Monitoring and Debugging of High Performance Distributed Heterogeneous Cloud Applications

The new research project, entitled "Monitoring and Debugging of High Performance Distributed Heterogeneous Cloud Applications" is decomposed into 4 tracks which are detailed in this page. Tracks 1, 2 and 4 are supervised by professor Michel Dagenais, while track 3 is supervised by professor Daniel Aloise. For students whose project overlaps a few tracks, there may be co-supervision.

Introduction

The communication and computing infrastructure is getting ever more sophisticated at an extremely rapid pace. Recent applications include 5G connected mobile devices, autonomous cars, smart robots and intelligent digital assistants powered by Machine Learning. These advances are made possible by a number of technological developments at the hardware and software levels, such as computer central processing units with tens of cores, coprocessors for graphics and intensive computations (GPGPU) with thousands of cores and over 18 billion logic elements, 5G low latency high speed networking, and Cloud based infrastructures that execute their requests in parallel.

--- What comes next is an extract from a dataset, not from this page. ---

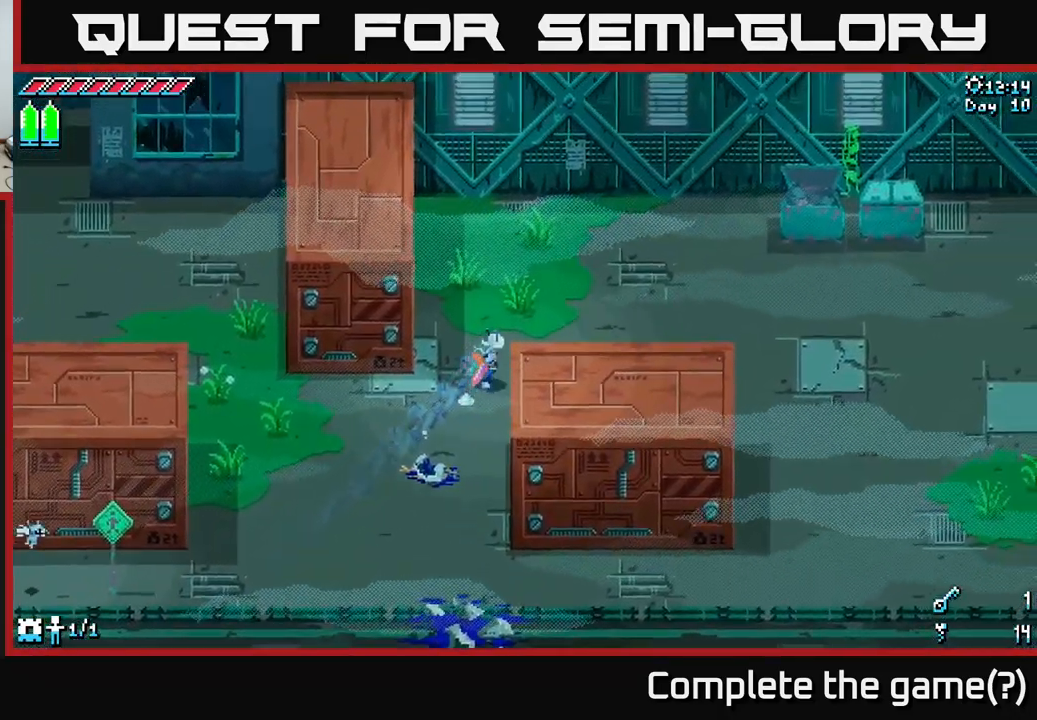
{"buttons": ["X"], "left_stick": "center", "right_stick": "center", "events": [[300, "left_stick", "up"], [400, "left_stick", "center"]]}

As a result, even a simple operation such as initiating a phone call, making a Web search, routing a packet or displaying a video frame, can involve many parallel cores on more than one processing unit, possibly on several servers. Moreover, the same operation, a few seconds later, may be served in a different way by different cores and physical servers in the Cloud. Therefore, understanding the performance of these operations has become extremely difficult and the tools for that purpose are severely lacking.

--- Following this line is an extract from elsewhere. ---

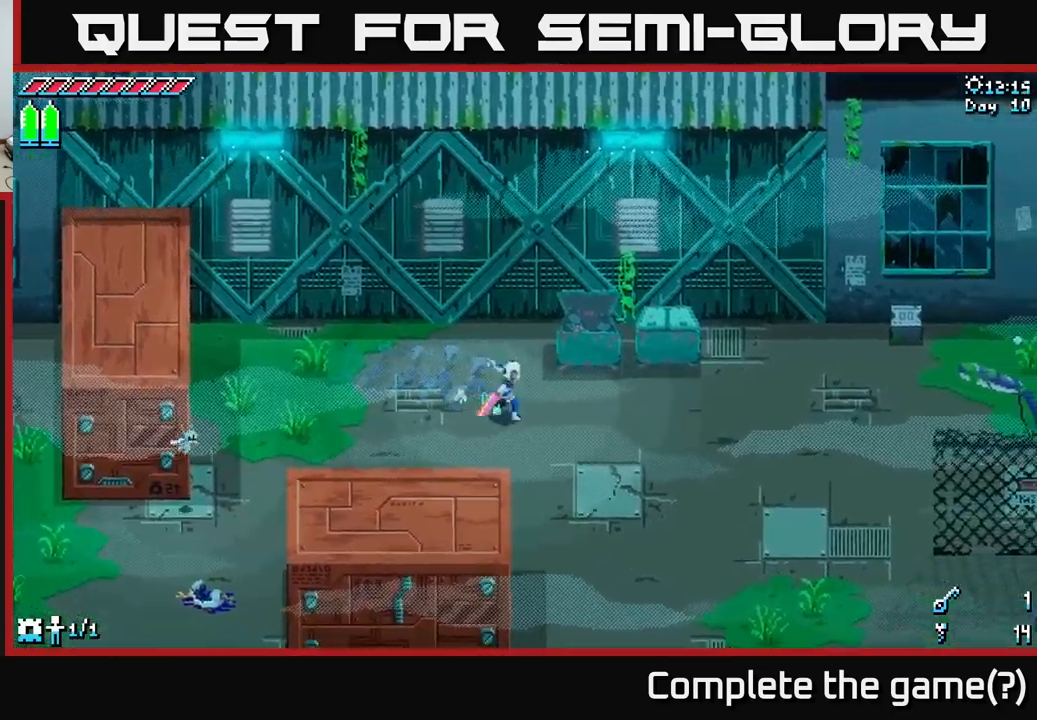
{"buttons": ["X"], "left_stick": "down-right", "right_stick": "center", "events": []}
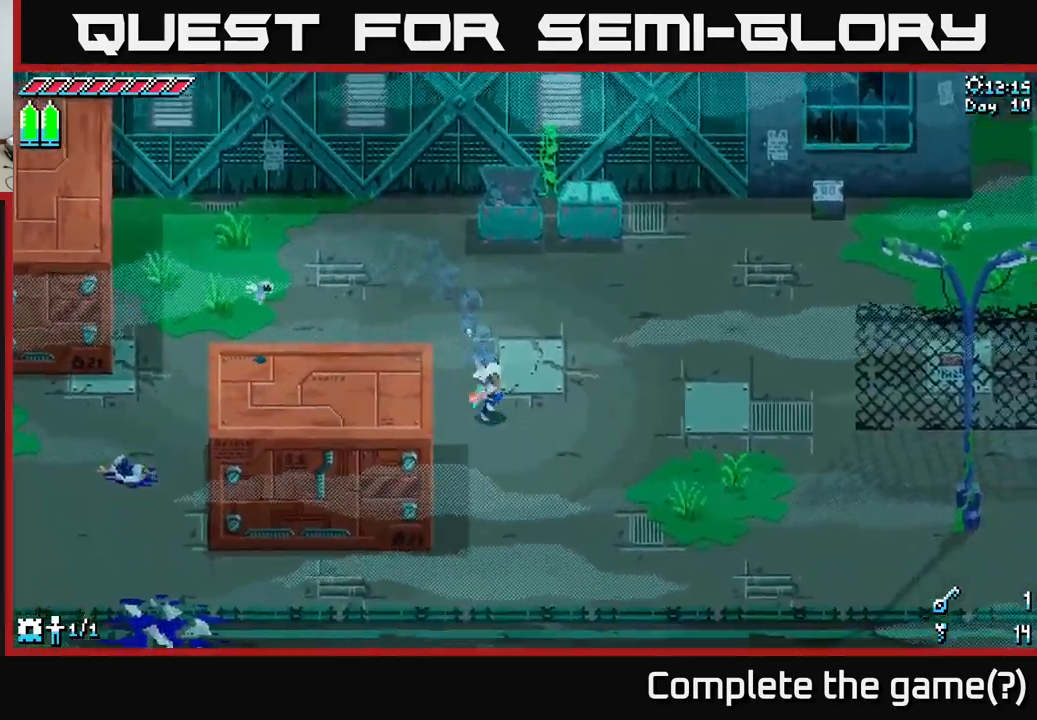
{"buttons": ["X"], "left_stick": "left", "right_stick": "center", "events": [[17, "left_stick", "center"], [100, "left_stick", "up-left"], [384, "left_stick", "left"]]}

In this project, the tracing, profiling, debugging and monitoring tools for High Performance Distributed Systems will be extended to efficiently extract information from all units in all layers, from the hardware to the applications, and cope with the large number of cores and computers. The project has a specific focus on Cloud applications connecting to mobile and Internet of Things devices through Edge servers and 5G networks, High Performance Computing exploiting the new generation of shared memory GPGPUs, Machine Learning applications, and a new modular architecture for more integrated software development tools. As a result, the designers and operators of High Performance Distributed Systems will have the tools in hand to quickly analyse their system performance, automatically or manually find problems, and optimise operations.

up

Track 1: Distributed Applications in the Cloud, Edge and 5G network

In this track, we propose a new architecture and algorithms to efficiently monitor and analyse the performance of distributed applications, with numerous Cloud, Edge and IoT nodes, system and network virtualisation, container orchestration, micro-services and messaging frameworks.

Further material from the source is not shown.